任务说明: 请修改下列所有行：将其中出现的“Plenary sittings”一律替换为“Plenary sessions”，其余内容保持不变。答案中不要包含图片。

所给材料:
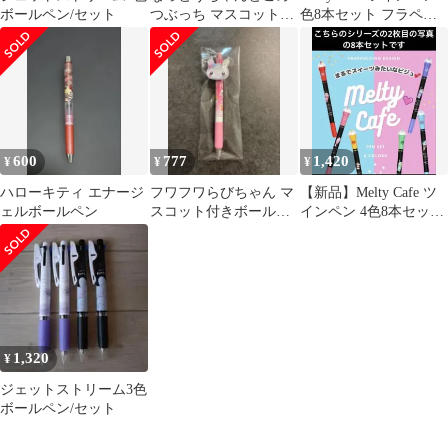
ボールペン/セット
つぶっち マスコット付
色8本セット フラペチ
きボールペン 納豆
ーノデザイン
600
777
1,420
¥
¥
¥
ハローキティ エナージ
フワフワらびちゃん マ
【新品】Melty Cafe ツ
ェルボールペン
スコット付きボールペ
インペン 4色8本セット
ン うさぎ
フラペチーノデザイン
1,320
¥
ジェットストリーム3色
ボールペン/セット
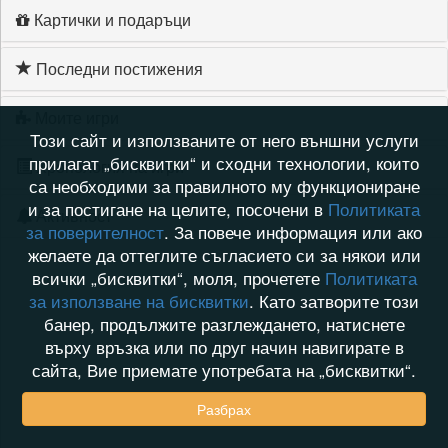
Картички и подаръци
Последни постижения
Моите игри
Този сайт и използваните от него външни услуги
прилагат „бисквитки“ и сходни технологии, които
Хронология на игри
са необходими за правилното му функциониране
и за постигане на целите, посочени в
Политиката
Активност
за поверителност
. За повече информация или ако
желаете да оттеглите съгласието си за някои или
всички „бисквитки“, моля, прочетете
Политиката
за използване на бисквитки
. Като затворите този
банер, продължите разглеждането, натиснете
върху връзка или по друг начин навигирате в
сайта, Вие приемате употребата на „бисквитки“.
Разбрах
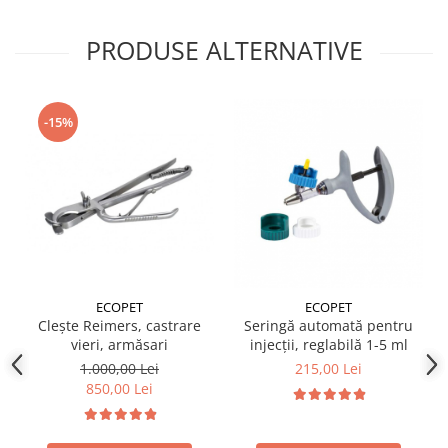
PRODUSE ALTERNATIVE
-15%
ECOPET
ECOPET
Clește Reimers, castrare
Seringă automată pentru
vieri, armăsari
injecții, reglabilă 1-5 ml
1.000,00 Lei
215,00 Lei
850,00 Lei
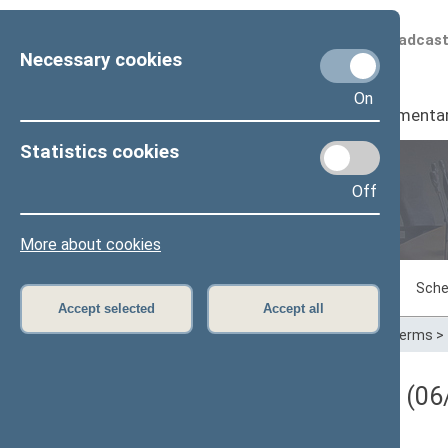
Scheduled broadcas
Necessary cookies
On
Seimas
I
Parliamenta
Statistics cookies
Off
Plenary sittings
More about cookies
Sitting in progress
Plenary sittings
Sche
Accept selected
Accept all
Home
>
Plenary sittings
>
Parliamentary terms
>
Darbotvarkės klausimas (06/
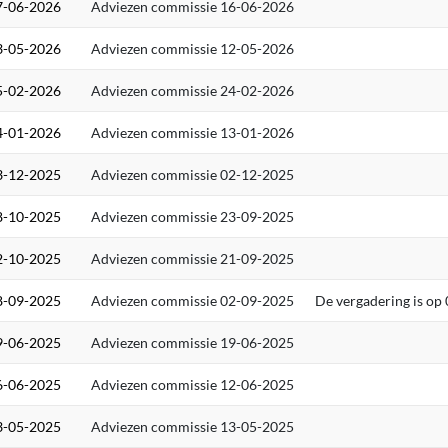
7-06-2026
Adviezen commissie 16-06-2026
3-05-2026
Adviezen commissie 12-05-2026
5-02-2026
Adviezen commissie 24-02-2026
4-01-2026
Adviezen commissie 13-01-2026
3-12-2025
Adviezen commissie 02-12-2025
8-10-2025
Adviezen commissie 23-09-2025
2-10-2025
Adviezen commissie 21-09-2025
8-09-2025
Adviezen commissie 02-09-2025
De vergadering is op
9-06-2025
Adviezen commissie 19-06-2025
6-06-2025
Adviezen commissie 12-06-2025
3-05-2025
Adviezen commissie 13-05-2025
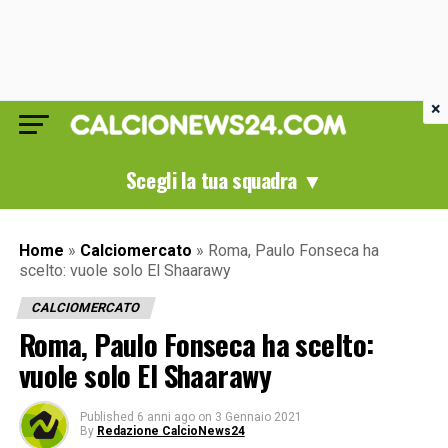
×
Scegli la tua squadra ▼
Home
»
Calciomercato
»
Roma, Paulo Fonseca ha
scelto: vuole solo El Shaarawy
CALCIOMERCATO
Roma, Paulo Fonseca ha scelto:
vuole solo El Shaarawy
Published
6 anni ago
on
3 Gennaio 2021
By
Redazione CalcioNews24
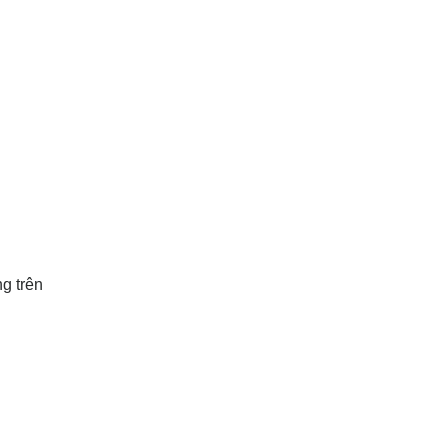
g trên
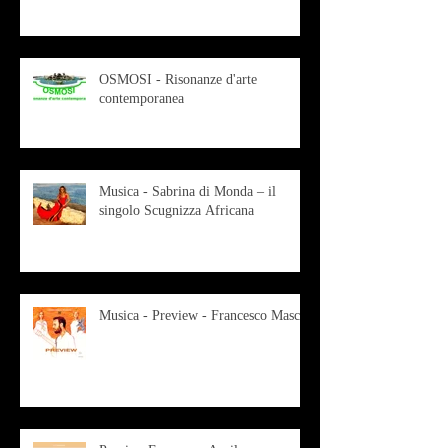
OSMOSI - Risonanze d'arte
contemporanea
Musica - Sabrina di Monda – il
singolo Scugnizza Africana
Musica - Preview - Francesco Mascio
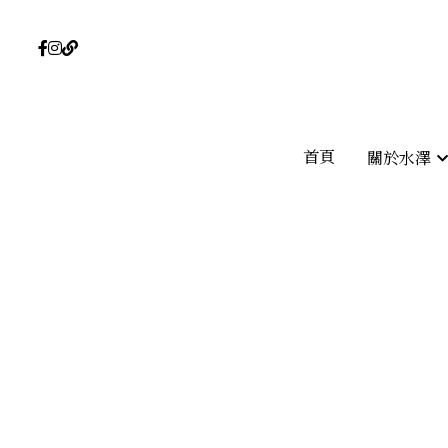
首頁
首頁
關於水澤
關於水澤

本题答案:
ボールペン/セット
つぶっち マスコット付
色8本セット フラペチ
きボールペン 納豆
ーノデザイン
600
777
1,420
¥
¥
¥
ハローキティ エナージ
フワフワらびちゃん マ
【新品】Melty Cafe ツ
ェルボールペン
スコット付きボールペ
インペン 4色8本セット
ン うさぎ
フラペチーノデザイン
1,320
¥
ジェットストリーム3色
ボールペン/セット
Картички и подаръци
Последни постижения
Моите игри
Този сайт и използваните от него външни услуги
прилагат „бисквитки“ и сходни технологии, които
Хронология на игри
са необходими за правилното му функциониране
и за постигане на целите, посочени в
Политиката
Активност
за поверителност
. За повече информация или ако
желаете да оттеглите съгласието си за някои или
всички „бисквитки“, моля, прочетете
Политиката
за използване на бисквитки
. Като затворите този
банер, продължите разглеждането, натиснете
върху връзка или по друг начин навигирате в
сайта, Вие приемате употребата на „бисквитки“.
Разбрах
PRODUSE ALTERNATIVE
-15%
ECOPET
ECOPET
Clește Reimers, castrare
Seringă automată pentru
vieri, armăsari
injecții, reglabilă 1-5 ml
1.000,00 Lei
215,00 Lei
850,00 Lei
Scheduled broadcas
Necessary cookies
On
Seimas
I
Parliamenta
Statistics cookies
Off
Plenary sessions
More about cookies
Sitting in progress
Plenary sessions
Sche
Accept selected
Accept all
Home
>
Plenary sessions
>
Parliamentary terms
>
Darbotvarkės klausimas (06/
7-06-2026
Adviezen commissie 16-06-2026
3-05-2026
Adviezen commissie 12-05-2026
5-02-2026
Adviezen commissie 24-02-2026
4-01-2026
Adviezen commissie 13-01-2026
3-12-2025
Adviezen commissie 02-12-2025
8-10-2025
Adviezen commissie 23-09-2025
2-10-2025
Adviezen commissie 21-09-2025
8-09-2025
Adviezen commissie 02-09-2025
De vergadering is op
9-06-2025
Adviezen commissie 19-06-2025
6-06-2025
Adviezen commissie 12-06-2025
3-05-2025
Adviezen commissie 13-05-2025
×
Scegli la tua squadra ▼
Home
»
Calciomercato
»
Roma, Paulo Fonseca ha
scelto: vuole solo El Shaarawy
CALCIOMERCATO
Roma, Paulo Fonseca ha scelto:
vuole solo El Shaarawy
Published
6 anni ago
on
3 Gennaio 2021
By
Redazione CalcioNews24
g trên
OSMOSI - Risonanze d'arte
contemporanea
Musica - Sabrina di Monda – il
singolo Scugnizza Africana
Musica - Preview - Francesco Mascio
首頁
首頁
關於水澤
關於水澤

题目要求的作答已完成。